======== Passage for review
Alex Kurtzman answered a question about balancing what to keep from classic Star Trek with what new elements to bring in for Discovery:
First and foremost, the defining factor of Roddenberry’s vision is the optimistic view of the future. He envisioned a world where all species, all races came together to not only make our world better, but to make every world better. I think that is something that can never be lost in Trek. Once you lose that, you lose the essence of what Star Trek is.
That being said…we live in very different times. Every day we look at the news and it is hard. It is hard to see what we see. I think now more than ever Trek is needed as a reminder of what we can be and the best of who we can be. Star Trek has always been a mirror to the time it reflected and right now the idea that – the question is how do you preserve and protect what Starfleet is in the weight of challenge like war and the things that have to be done in war is a very interesting and dramatic problem. And it feels like a very topical one given the world where where we live now.
================
======== Records provided
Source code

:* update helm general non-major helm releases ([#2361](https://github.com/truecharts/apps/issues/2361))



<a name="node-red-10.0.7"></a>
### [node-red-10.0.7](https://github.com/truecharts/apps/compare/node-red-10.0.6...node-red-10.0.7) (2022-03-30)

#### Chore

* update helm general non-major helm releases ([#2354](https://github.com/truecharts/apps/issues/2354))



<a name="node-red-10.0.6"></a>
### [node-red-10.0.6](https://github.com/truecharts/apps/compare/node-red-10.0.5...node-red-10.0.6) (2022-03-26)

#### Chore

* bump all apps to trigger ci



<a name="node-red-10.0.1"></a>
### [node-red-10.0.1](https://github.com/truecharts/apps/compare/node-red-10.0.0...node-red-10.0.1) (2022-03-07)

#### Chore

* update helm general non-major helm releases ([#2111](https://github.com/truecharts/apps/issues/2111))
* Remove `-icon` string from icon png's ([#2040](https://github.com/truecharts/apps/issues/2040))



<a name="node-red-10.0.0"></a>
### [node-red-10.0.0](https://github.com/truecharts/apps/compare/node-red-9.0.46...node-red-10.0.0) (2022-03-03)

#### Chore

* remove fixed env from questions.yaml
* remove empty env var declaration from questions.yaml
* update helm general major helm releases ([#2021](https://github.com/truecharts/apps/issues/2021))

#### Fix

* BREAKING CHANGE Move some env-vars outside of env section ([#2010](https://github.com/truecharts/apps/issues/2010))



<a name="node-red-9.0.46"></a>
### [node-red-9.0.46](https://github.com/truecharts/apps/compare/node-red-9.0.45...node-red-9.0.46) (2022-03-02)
================
======== Records provided
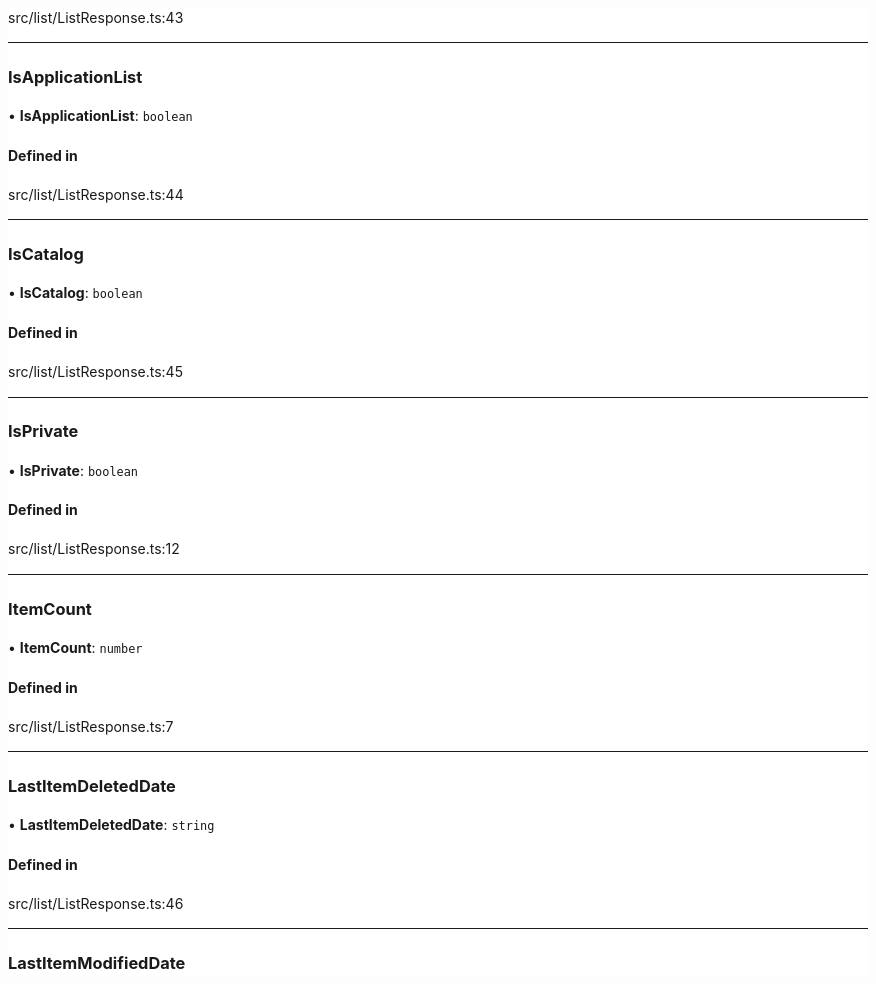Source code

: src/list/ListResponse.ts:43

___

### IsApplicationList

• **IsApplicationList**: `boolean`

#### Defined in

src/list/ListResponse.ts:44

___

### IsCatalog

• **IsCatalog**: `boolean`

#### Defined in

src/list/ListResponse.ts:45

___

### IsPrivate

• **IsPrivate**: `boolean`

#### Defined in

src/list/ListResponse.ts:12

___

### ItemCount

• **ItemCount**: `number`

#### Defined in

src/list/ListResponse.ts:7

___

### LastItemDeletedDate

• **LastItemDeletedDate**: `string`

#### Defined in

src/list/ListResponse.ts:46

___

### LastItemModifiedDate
================
======== Records provided
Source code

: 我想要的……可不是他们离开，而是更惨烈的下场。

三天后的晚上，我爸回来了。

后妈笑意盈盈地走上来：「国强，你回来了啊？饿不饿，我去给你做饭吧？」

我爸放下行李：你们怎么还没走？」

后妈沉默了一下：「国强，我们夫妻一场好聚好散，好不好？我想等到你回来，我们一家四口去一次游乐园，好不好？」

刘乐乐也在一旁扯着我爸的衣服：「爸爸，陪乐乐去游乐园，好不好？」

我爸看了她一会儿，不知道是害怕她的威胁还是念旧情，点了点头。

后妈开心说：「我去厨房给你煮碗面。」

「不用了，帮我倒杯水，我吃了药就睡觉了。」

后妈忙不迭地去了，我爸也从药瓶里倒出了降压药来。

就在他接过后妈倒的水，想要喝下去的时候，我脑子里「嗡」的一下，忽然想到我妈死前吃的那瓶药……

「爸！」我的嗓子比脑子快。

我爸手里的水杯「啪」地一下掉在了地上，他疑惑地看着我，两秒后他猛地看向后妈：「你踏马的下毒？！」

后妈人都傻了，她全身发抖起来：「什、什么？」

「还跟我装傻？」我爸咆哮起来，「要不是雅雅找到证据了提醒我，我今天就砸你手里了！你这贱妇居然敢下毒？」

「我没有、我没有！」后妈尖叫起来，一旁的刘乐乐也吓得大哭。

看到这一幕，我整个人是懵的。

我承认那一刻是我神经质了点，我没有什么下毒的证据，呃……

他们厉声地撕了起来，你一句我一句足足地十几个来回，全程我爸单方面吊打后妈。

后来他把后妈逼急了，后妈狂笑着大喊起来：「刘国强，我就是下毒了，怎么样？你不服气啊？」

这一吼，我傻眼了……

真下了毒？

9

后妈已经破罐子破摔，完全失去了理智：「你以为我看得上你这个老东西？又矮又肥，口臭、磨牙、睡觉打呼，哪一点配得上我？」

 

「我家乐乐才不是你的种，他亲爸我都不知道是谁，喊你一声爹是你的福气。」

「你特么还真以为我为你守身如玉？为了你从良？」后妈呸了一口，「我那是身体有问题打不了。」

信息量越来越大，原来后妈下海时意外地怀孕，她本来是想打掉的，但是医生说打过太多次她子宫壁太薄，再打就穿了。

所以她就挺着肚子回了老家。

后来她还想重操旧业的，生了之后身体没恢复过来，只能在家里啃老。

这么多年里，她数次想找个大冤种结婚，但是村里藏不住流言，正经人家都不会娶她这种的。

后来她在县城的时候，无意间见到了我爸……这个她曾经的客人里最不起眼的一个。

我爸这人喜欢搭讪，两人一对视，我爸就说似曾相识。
================
## Explore the material
1. Answer these questions about the Star Trek passage:
(a) Who answered the question about balancing classic Star Trek with new elements for Discovery?
(b) What does he call the defining factor of Roddenberry's vision?
(c) What does he say Star Trek has always been to the time it reflected?
2. In the records, take the part that opens with the line containing "所以她就挺着肚子回了老家。" and closes with the line containing "我爸这人喜欢搭讪，两人一对视，我爸就说似曾相识。". Swap every "我爸" in that part for "我父亲", and return only those lines with everything else unchanged.
The Star Trek passage and the records come from unrelated sources.

## Solutions to each task
1.
(a) Alex Kurtzman
(b) The optimistic view of the future
(c) A mirror

2.
所以她就挺着肚子回了老家。

后来她还想重操旧业的，生了之后身体没恢复过来，只能在家里啃老。

这么多年里，她数次想找个大冤种结婚，但是村里藏不住流言，正经人家都不会娶她这种的。

后来她在县城的时候，无意间见到了我父亲……这个她曾经的客人里最不起眼的一个。

我父亲这人喜欢搭讪，两人一对视，我父亲就说似曾相识。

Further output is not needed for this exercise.